[演習課題]
(A) 糖尿病患者の食事指導を論じた本文について、次の記述 (i) ～ (iii) が内容と合致するかを「はい」または「いいえ」で答え、判断の決め手となる本文の語句を一字一句違えずに引用してください。(i) ケーススタディの設定では、腎機能はほぼ正常とされている。(ii) 筆者は、パンを食べると糖尿病が悪化すると説明すべきだと考えている。(iii) 医事新報は主に患者向けに書かれた雑誌である。
(B) 糖尿病患者の食事指導を論じた本文を、その最後の文に続けて書き継いでください。

------ 本文

医事新報という開業医が多く読んでいる医者向け専門雑誌がある。
その中のケーススタディで
「糖尿病の食事制限で大好きなパンを食べられず 元気がなくなっている」
この場合、在宅での生活指導をどうすればいいかというものだ。
設定として認知症があり、圧迫骨折、Hba1c 6.5% 腎機能はほぼ正常
という状態。Hba1c はほぼ正常(つまり血糖の平均値は正常)
もちろん年齢や状態を考え、本人の気持ちを優先というような答えがあるのだが、
パンを食べることで、糖尿病が悪化すると説明したほうがいいようなことが書いてある。
しかし、そんな医学的な正論を展開する状況ではないだろう。
年齢を考慮すれば、むしろ好きなようにパンを食べさせるようにすべきであって、
そのためには医療はどう関わるのかということではないだろうか。

------------
------ 参考資料

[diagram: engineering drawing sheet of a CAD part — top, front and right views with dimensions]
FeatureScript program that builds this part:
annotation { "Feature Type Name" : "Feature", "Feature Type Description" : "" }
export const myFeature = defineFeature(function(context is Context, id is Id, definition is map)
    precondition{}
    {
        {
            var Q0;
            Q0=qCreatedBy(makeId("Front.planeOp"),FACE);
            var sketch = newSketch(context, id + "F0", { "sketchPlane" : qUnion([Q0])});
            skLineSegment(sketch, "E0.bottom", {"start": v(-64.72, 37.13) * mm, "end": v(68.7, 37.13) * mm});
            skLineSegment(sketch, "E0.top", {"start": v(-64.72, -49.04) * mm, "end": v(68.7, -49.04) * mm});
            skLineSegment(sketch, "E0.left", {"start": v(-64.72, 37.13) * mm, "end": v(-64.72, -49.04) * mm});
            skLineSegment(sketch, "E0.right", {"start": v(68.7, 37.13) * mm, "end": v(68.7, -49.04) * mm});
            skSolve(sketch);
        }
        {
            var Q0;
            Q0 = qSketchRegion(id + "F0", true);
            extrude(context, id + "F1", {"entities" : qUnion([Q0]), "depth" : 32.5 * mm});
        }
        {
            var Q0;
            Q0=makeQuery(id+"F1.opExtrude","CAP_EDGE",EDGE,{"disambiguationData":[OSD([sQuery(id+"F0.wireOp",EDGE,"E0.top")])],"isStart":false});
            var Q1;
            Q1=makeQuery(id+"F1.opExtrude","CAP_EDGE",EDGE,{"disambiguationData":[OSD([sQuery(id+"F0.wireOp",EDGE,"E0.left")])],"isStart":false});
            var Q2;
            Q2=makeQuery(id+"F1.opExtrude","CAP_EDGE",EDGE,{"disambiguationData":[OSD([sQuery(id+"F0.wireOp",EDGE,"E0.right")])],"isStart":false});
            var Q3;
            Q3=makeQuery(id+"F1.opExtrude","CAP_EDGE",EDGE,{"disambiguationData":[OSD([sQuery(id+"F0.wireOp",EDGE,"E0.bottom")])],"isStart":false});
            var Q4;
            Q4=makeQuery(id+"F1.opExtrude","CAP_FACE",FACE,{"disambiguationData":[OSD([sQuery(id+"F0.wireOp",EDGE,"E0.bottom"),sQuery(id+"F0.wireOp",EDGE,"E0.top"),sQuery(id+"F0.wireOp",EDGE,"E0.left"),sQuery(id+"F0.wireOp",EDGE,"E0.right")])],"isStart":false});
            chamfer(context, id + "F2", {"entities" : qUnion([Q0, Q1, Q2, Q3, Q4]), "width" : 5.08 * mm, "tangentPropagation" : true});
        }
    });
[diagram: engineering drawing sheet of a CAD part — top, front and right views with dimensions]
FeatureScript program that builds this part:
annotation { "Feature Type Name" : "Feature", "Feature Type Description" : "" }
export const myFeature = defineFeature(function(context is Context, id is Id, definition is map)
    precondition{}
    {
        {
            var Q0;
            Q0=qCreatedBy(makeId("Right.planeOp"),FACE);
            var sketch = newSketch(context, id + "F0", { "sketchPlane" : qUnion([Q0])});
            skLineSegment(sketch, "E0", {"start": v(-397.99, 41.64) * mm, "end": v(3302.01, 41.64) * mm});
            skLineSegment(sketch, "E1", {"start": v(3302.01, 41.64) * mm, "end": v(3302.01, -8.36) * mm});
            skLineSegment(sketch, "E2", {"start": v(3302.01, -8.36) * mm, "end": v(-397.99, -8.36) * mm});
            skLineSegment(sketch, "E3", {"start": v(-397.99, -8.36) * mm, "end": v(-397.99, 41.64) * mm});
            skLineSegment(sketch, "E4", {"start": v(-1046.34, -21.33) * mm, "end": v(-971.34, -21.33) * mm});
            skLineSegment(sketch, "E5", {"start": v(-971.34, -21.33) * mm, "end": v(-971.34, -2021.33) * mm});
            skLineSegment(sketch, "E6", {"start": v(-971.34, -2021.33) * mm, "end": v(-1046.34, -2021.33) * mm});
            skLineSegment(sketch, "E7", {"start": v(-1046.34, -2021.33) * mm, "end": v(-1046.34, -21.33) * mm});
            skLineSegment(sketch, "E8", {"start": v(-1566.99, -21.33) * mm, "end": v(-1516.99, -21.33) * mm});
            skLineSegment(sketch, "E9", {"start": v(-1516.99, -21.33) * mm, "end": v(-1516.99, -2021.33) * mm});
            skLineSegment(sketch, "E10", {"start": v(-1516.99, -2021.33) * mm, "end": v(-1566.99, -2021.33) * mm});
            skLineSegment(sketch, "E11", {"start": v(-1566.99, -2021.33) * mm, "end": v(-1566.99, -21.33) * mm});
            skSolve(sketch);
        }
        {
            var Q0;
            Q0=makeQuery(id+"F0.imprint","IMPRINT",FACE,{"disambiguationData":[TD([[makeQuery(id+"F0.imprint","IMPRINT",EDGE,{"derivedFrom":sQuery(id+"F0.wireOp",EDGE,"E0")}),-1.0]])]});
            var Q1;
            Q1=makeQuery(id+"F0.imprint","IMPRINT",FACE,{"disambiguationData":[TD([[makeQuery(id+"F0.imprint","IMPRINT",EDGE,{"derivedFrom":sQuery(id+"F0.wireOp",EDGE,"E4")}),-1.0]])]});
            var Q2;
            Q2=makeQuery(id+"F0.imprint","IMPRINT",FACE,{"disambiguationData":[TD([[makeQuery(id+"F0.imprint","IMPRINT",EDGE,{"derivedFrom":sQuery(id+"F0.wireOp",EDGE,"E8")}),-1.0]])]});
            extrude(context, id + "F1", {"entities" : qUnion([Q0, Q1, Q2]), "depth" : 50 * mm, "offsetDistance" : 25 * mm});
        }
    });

------------

[解答例]
(A)
(i) はい。「腎機能はほぼ正常」
(ii) いいえ。「しかし、そんな医学的な正論を展開する状況ではないだろう。」
(iii) いいえ。「開業医が多く読んでいる医者向け専門雑誌がある。」

(B)
いまの医学は年齢、社会的な背景、本人の意向を無視しがちで、型どおりの食事指導自体が意味が
ないと思うのだが。
高齢者に対して、大量の投薬、過剰な食事制限を強いているケースがあまりに多い。
むろん高齢者に関して信頼できる疫学データはほとんどない。
それでありながら、高齢者に医学の正論で管理していくのはどう考えておかしい。
高齢者には医学以前の問題を重要視すべきではないか。
つまりその人の生き方、心情ということだ。